SQL Server Backup Strategy

You can create SQL Server backup strategy with the help of SqlBak. Probably one of the most frequent jokes you will notice while speaking around one particular vital task for a Database Administrator goes like this – a DBA needs one of two things, a good backup or a great resume. It’s true. If you’re not performing backups and making sure that you can restore databases from those backups, you’re exposing yourself and your company to data loss.

SQL Server Backup Strategy

The backup database Transact-SQL command is really a great way to get your databases safeguarded, but there exist a few more ways to backup your database, such as apply third party tools like SqlBak or with the help of SQL Server Management Studio (SSMS).

The Reason why Create SQL Server Backup Strategy?

Backing up your SQL Server databases, operating test restores methods on your backups, and storing copies of backups in a secure, off-site place guard you against possibly catastrophic data loss. Create SQL Server backup strategy are the one way to cover your data.

Using valid backups of a database, you can recover your data from lots of issues, like:

  • User problems, like losing a table by mistake.
  • Natural problems.
  • Hardware issues, like an affected disk drive or enduring loss of a server.
  • Media catastrophe.

In addition, backups of a database are useful for administrative scheduling reasons, such as for example, copying a database from one server to another, database mirroring, or archiving.

SQL Server Backup Strategy

Backing up and restoring data should be customized to a particular environment and need the function with the presented resources. For that reason, an effective use of backup and recovery for restoration demands SQL Server backup strategy and restore strategy. A well-made backup and restore method increases information accessibility and minimizes data damage when considering your particular company demands.

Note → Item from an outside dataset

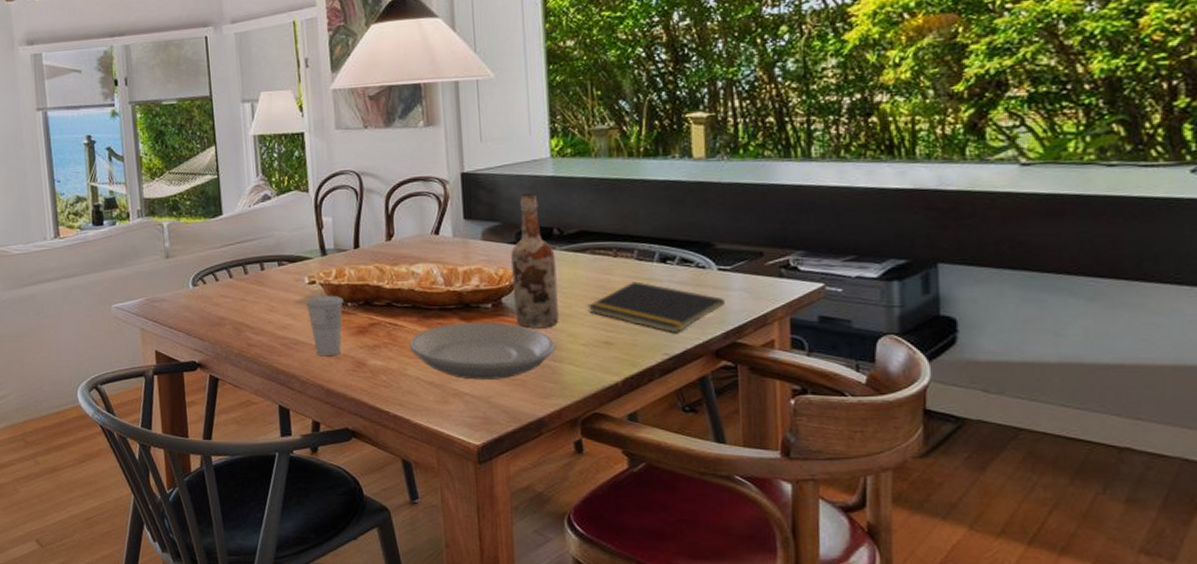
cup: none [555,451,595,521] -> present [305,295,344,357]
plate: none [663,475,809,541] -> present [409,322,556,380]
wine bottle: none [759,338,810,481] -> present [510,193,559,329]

SQL Server backup strategy and restore strategy includes a backup component and a restore portion. The backup portion of the plan specifies the type and frequency of backups. The speed of the components that is necessary for that matter. How backups are to be tested, and where and how backup media is to be saved. The restore portion of the method defines who is responsible for working restores and how restores should be practiced to meet your goals for access to the database and for reducing data damage. We advise that you record your backup and restore methods and keep a duplicate of the instructions in your run book.


Store the database and backups on different machines. The opposite, if the device, including the database, fails, your backups are going to be unavailable. Putting the records and backups on split units also expands the I/O performance for both writing backups and the creation use of the database.

Building a successful SQL Server backup strategy and restore method means careful planning, implementation, and examination. Testing is required. You do not have a backup strategy until you have properly restored backups. In all the combos that are included in your restore strategy. You need to think about a variety of factors. These involve the following:

  • The developing goals of your organization for the databases, particularly the specifications for access and defense of information from loss.
  • The nature of each of your databases: its size, its usage patterns, the nature of its content, the requirements for its data, and so on.
  • Constraints on resources, such as hardware, personnel, space for storing backup media, the physical security of the stored media, and so on.

Effect of the Recovery Model on SQL Server Backup Strategy and Restore

SQL Server backup strategy and restore process occur from the perspective of a recovery model. A recovery model is a database feature that regulates how the transaction log is operated. Additionally, the recovery model of a database determines what types of backups and what restore scenarios are supported for the database. Commonly a database uses either the simple recovery model or the full recovery model. The full recovery model can be supplemented by flipping to the bulk-logged recovery model before bulk operations.

The best choice of a recovery model for the database depends on your business needs. In order to avoid transaction log management, and simplify backup and restore, choose the simple recovery model. To lessen work-loss exposure, at the cost of administrative overhead, select the full recovery model.